When Life Happened(7)

By: Jewel E. Ann

“I’ll be by around nine,” he said while walking away so she wouldn’t have a chance to argue anymore.


“Wait a minute, buddy.” Gus grabbed the wrist of his sidekick for the day a second before his pudgy little finger pushed the yellowed doorbell button.


Gus ruffled the mop of blond hair hanging in the boy’s innocent brown eyes, looking a bit like Rags. “We’re early. Let’s just hang out here on the porch for a few minutes.”

They sat on the top porch step, watching the birds and squirrels flitter and skitter about as Parker belted out the second verse to Taylor Swift’s “Shake it Off.”

“I like this song.”

Gus chuckled. “Yeah? Sounds like she does too.”

Maroon 5’s “Moves Like Jagger” followed Taylor. Parker also knew every word to that song. Glancing at the clock on his phone, Gus’s mouth twisted into a grin with a slight head shake while the nine-year-old boy bobbed his floppy-haired noggin, his foot tapping to the beat. At 8:55 the concert ended. They waited the final five minutes to make sure there would not be an encore performance.

When they felt satisfied the curtain was down and the stage lights were off for good, the boy rang the doorbell as Gus stood a few feet back inspecting the empty flower boxes beneath the windows and hanging planters at each corner waiting to be filled.

“Just a minute!”

Before Gus could stop him, the eager finger pushed the yellowed button one more time.

“I said just a minute, not just a second.” Parker swung open the door, breathless, sweaty, and instantly grinning at the impatient culprit. “Oh, wow! I thought you said you didn’t have kids.”
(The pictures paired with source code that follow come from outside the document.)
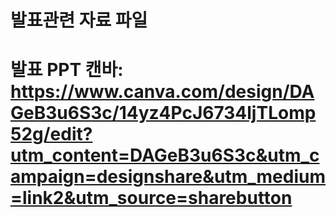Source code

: # 발표관련 자료 파일
# 발표 PPT 캔바: https://www.canva.com/design/DAGeB3u6S3c/14yz4PcJ6734ljTLomp52g/edit?utm_content=DAGeB3u6S3c&utm_campaign=designshare&utm_medium=link2&utm_source=sharebutton

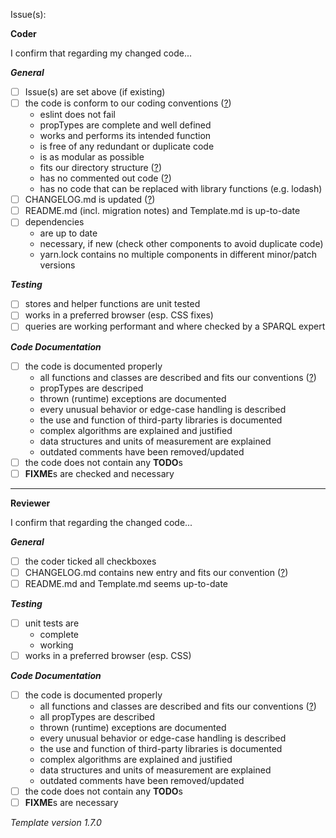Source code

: Issue(s):

**Coder**

I confirm that regarding my changed code...

***General***

- [ ] Issue(s) are set above (if existing)
- [ ] the code is conform to our coding conventions ([?](https://confluence.brox.de/x/EIGOAQ))
    - eslint does not fail
    - propTypes are complete and well defined
    - works and performs its intended function
    - is free of any redundant or duplicate code
    - is as modular as possible
    - fits our directory structure ([?](https://confluence.brox.de/x/lIfgAw))
    - has no commented out code ([?](https://medium.com/@kentcdodds/please-don-t-commit-commented-out-code-53d0b5b26d5f))
    - has no code that can be replaced with library functions (e.g. lodash)
- [ ] CHANGELOG.md is updated ([?](https://confluence.brox.de/display/ECCGMBH/UI+Working+Policy#UIWorkingPolicy-Changelog#changelog))
- [ ] README.md (incl. migration notes) and Template.md is up-to-date
- [ ] dependencies
    - are up to date
    - necessary, if new (check other components to avoid duplicate code)
    - yarn.lock contains no multiple components in different minor/patch versions

***Testing***

- [ ] stores and helper functions are unit tested
- [ ] works in a preferred browser (esp. CSS fixes)
- [ ] queries are working performant and where checked by a SPARQL expert

***Code Documentation***

- [ ] the code is documented properly
    - all functions and classes are described and fits our conventions ([?](https://confluence.brox.de/display/ECCGMBH/UI+Working+Policy#UIWorkingPolicy-Changelog#Document+react+components))
    - propTypes are descriped
    - thrown (runtime) exceptions are documented
    - every unusual behavior or edge-case handling is described
    - the use and function of third-party libraries is documented
    - complex algorithms are explained and justified
    - data structures and units of measurement are explained
    - outdated comments have been removed/updated
- [ ] the code does not contain any **TODO**s
- [ ] **FIXME**s are checked and necessary

---

**Reviewer**

I confirm that regarding the changed code...

***General***

- [ ] the coder ticked all checkboxes
- [ ] CHANGELOG.md contains new entry and fits our convention ([?](https://confluence.brox.de/display/ECCGMBH/UI+Working+Policy#UIWorkingPolicy-Changelog#changelog))
- [ ] README.md and Template.md seems up-to-date

***Testing***

- [ ] unit tests are
    - complete
    - working
- [ ] works in a preferred browser (esp. CSS)

***Code Documentation***

- [ ] the code is documented properly
    - all functions and classes are described and fits our conventions ([?](https://confluence.brox.de/display/ECCGMBH/UI+Working+Policy#UIWorkingPolicy-Changelog#Document+react+components))
    - all propTypes are described
    - thrown (runtime) exceptions are documented
    - every unusual behavior or edge-case handling is described
    - the use and function of third-party libraries is documented
    - complex algorithms are explained and justified
    - data structures and units of measurement are explained
    - outdated comments have been removed/updated
- [ ] the code does not contain any **TODO**s
- [ ] **FIXME**s are necessary

*Template version 1.7.0*
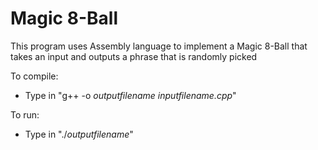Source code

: # Magic 8-Ball
This program uses Assembly language to implement a Magic 8-Ball that takes an input and outputs a phrase that is randomly picked


To compile:
- Type in "g++ -o <i>outputfilename</i> <i>inputfilename.cpp</i>"

To run:
- Type in "./<i>outputfilename</i>"
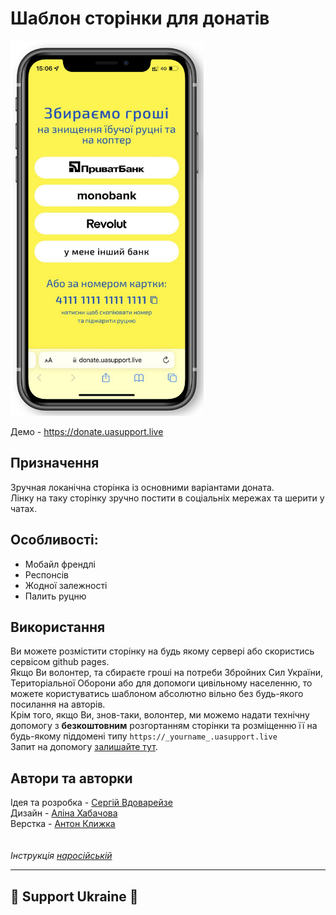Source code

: # Шаблон сторінки для донатів

<img src='img/demo.png' height=600>

Демо - https://donate.uasupport.live

## Призначення
Зручная локанічна сторінка із основними варіантами доната.\
Лінку на таку сторінку зручно постити в соціальніх мережах та шерити у чатах.

## Особливості:
- Мобайл френдлі
- Респонсів
- Жодної залежності
- Палить руцню

## Використання
Ви можете розмістити сторінку на будь якому сервері або скористись сервісом github pages.\
Якщо Ви волонтер, та сбираєте гроші на потреби Збройних Сил України, Територіальної Оборони або для допомоги цивільному населенню, то можете користуватись шаблоном абсолютно вільно без будь-якого посилання на авторів.\
Крім того, якщо Ви, знов-таки, волонтер, ми можемо надати технічну допомогу з **безкоштовним** розгортанням сторінки та розміщенню її на будь-якому піддомені типу
`https://_yourname_.uasupport.live`\
Запит на допомогу [залишайте тут](https://github.com/SergiiVdovareize/donate/issues/3).

## Автори та авторки
Ідея та розробка - [Сергій Вдоварейзе](https://github.com/SergiiVdovareize)\
Дизайн - [Аліна Хабачова](https://alinakhabachova.com)\
Верстка - [Антон Клижка](https://github.com/klyzhka)\
 \
 \
*Інструкція [наросійській](README.orc.md)*

---
## 💛 Support Ukraine 💙

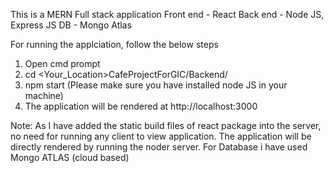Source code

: This is a MERN Full stack application 
Front end - React 
Back end - Node JS, Express JS 
DB - Mongo Atlas 

For running the applciation, follow the below steps

1. Open cmd prompt
2. cd <Your_Location>CafeProjectForGIC/Backend/
3. npm start (Please make sure you have installed node JS in your machine)
4. The application will be rendered at http://localhost:3000
   
Note: 
As I have added the static build files of react package into the server, no need for running any client to view application. 
The application will be directly rendered by running the noder server.
For Database i have used Mongo ATLAS (cloud based)
   

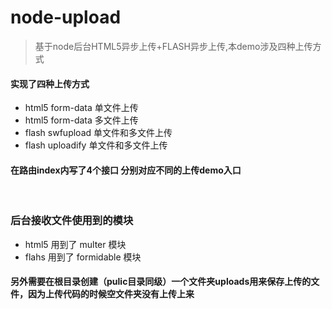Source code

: # node-upload

> 基于node后台HTML5异步上传+FLASH异步上传,本demo涉及四种上传方式



#### 实现了四种上传方式
* html5 form-data 单文件上传
* html5 form-data 多文件上传
* flash swfupload 单文件和多文件上传
* flash uploadify 单文件和多文件上传



#### 在路由index内写了4个接口  分别对应不同的上传demo入口
  



### 后台接收文件使用到的模块
* html5 用到了 multer 模块
* flahs 用到了 formidable 模块



#### 另外需要在根目录创建（pulic目录同级）一个文件夹uploads用来保存上传的文件，因为上传代码的时候空文件夹没有上传上来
Gus tried and failed at not homing in on her short gray dress that looked like something one might wear playing tennis. “No. This is my nephew, Brady. Brady, this is Parker.” He wanted kids, a gaggle of them running amuck and suiting up for little league, but his wife adopted a job instead.

“Hi, Brady.” Parker bent down to his eye level and smiled until her nose wrinkled. “I do believe you are the most handsome little boy I have ever met.”
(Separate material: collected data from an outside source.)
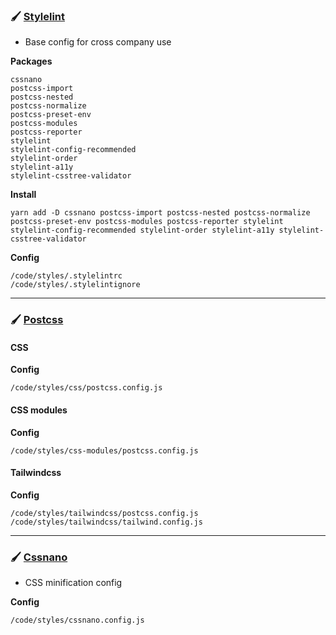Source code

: ### &#128396; [Stylelint](https://stylelint.io/)

-   Base config for cross company use

**Packages**

    cssnano
    postcss-import
    postcss-nested
    postcss-normalize
    postcss-preset-env
    postcss-modules
    postcss-reporter
    stylelint
    stylelint-config-recommended
    stylelint-order
    stylelint-a11y
    stylelint-csstree-validator

**Install**

    yarn add -D cssnano postcss-import postcss-nested postcss-normalize postcss-preset-env postcss-modules postcss-reporter stylelint stylelint-config-recommended stylelint-order stylelint-a11y stylelint-csstree-validator

**Config**

    /code/styles/.stylelintrc
    /code/styles/.stylelintignore

---

### &#128396; [Postcss](https://postcss.org/)

#### CSS

**Config**

    /code/styles/css/postcss.config.js

#### CSS modules

**Config**

    /code/styles/css-modules/postcss.config.js

#### Tailwindcss

**Config**

    /code/styles/tailwindcss/postcss.config.js
    /code/styles/tailwindcss/tailwind.config.js

---

### &#128396; [Cssnano](https://cssnano.co)

-   CSS minification config

**Config**

    /code/styles/cssnano.config.js
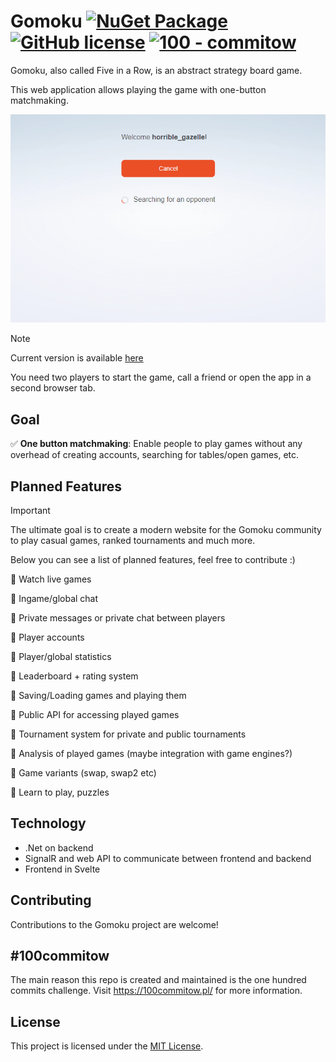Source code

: ﻿# Gomoku [![NuGet Package](https://img.shields.io/badge/.NET%20-8.0-blue.svg)](https://dotnet.microsoft.com/en-us/download/dotnet/8.0) [![GitHub license](https://img.shields.io/badge/License-MIT-green.svg)](https://github.com/Imbasaur/gomoku/blob/main/LICENSE.md) [![100 - commitow](https://img.shields.io/badge/100%20-commitow-blue.svg)](https://100commitow.pl)
Gomoku, also called Five in a Row, is an abstract strategy board game.

This web application allows playing the game with one-button matchmaking.

<p align="center">
  
  ![](https://raw.githubusercontent.com/Imbasaur/gomoku/main/assets/demo.gif)
  
</p>

> [!NOTE]
> Current version is available [here](https://gomoku100.vercel.app)
> 
> You need two players to start the game, call a friend or open the app in a second browser tab.

## Goal

:white_check_mark: **One button matchmaking**: Enable people to play games without any overhead of creating accounts, searching for tables/open games, etc.

## Planned Features
> [!IMPORTANT]
> The ultimate goal is to create a modern website for the Gomoku community to play casual games, ranked tournaments and much more.
>
> Below you can see a list of planned features, feel free to contribute :)
>

:white_square_button: Watch live games

:white_square_button: Ingame/global chat

:white_square_button: Private messages or private chat between players

:white_square_button: Player accounts

:white_square_button: Player/global statistics

:white_square_button: Leaderboard + rating system

:white_square_button: Saving/Loading games and playing them

:white_square_button: Public API for accessing played games

:white_square_button: Tournament system for private and public tournaments

:white_square_button: Analysis of played games (maybe integration with game engines?)

:white_square_button: Game variants (swap, swap2 etc)

:white_square_button: Learn to play, puzzles

## Technology
* .Net on backend
* SignalR and web API to communicate between frontend and backend
* Frontend in Svelte

## Contributing

Contributions to the Gomoku project are welcome!

## #100commitow

The main reason this repo is created and maintained is the one hundred commits challenge. Visit https://100commitow.pl/ for more information.

## License

This project is licensed under the [MIT License](LICENSE).
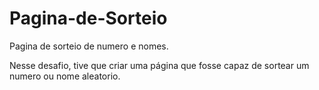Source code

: # Pagina-de-Sorteio
Pagina de sorteio de numero e nomes.

Nesse desafio, tive que criar uma página que fosse capaz de sortear um numero ou nome aleatorio.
He grinned and shook his head as if to see her better through his long, disheveled bangs. “Hi.”

“You’re out of breath.” Gus attempted to control his lingering amusement by rubbing his lips together.

Parker slicked back a few stray hairs then tightened her ponytail. “Yeah, I was tramping.”

Gus covered Brady’s ears. “Excuse me?”

She shook her head. “Sorry, rebounding … jumping … mini trampoline.”

“Ah, I see.”

Brady shoved Gus’s hands away from his head.

“Come in.” She held open the door as Brady stepped in first followed by Gus.

“Here, buddy, carry this.” Handing Brady his tool belt, Gus brought in a fancy-looking tool bag.

Her living room consisted of bare blue walls, a blue futon, a red bean bag, and a mini trampoline amid newly refinished dark wood floors. No knickknacks, pictures, scented candles, or anything else that gave a house the feel of home—except the smell of coffee.

“Male bonding, huh? I hope you two have more planned today than moving my outlets.”

“Little league game,” Gus said.

“Is that what they call geriatric baseball? Must be a Parks and Rec thing you’re doing. Huh, Gus?”

The gift of her contagious smile was worth the sacrifice of being the object of her amusement.

Scratching his chin, Gus pursed his lips. “Fun little jabs in front of my nephew. That’s not really fair, is it?”

“How so?” Mischief danced in the blue depths of her eyes.

“I have to be a role model, which prevents me from saying anything back to you.”

“What could you possibly say back to me?” She tapped her chin with her finger as her eyes rolled to the ceiling.

“Nothing, I suppose. Except maybe a bit about your karaoke performance.”

She nodded slowly, eyes flitting between Gus and Brady. “You were here early.”

“A bit.” Gus simpered.

“Define ‘a bit.’”

“Taylor Swift early.”

Her narrowed eyes grew wide with surprise. “And you … what? Stood at the door listening to me?”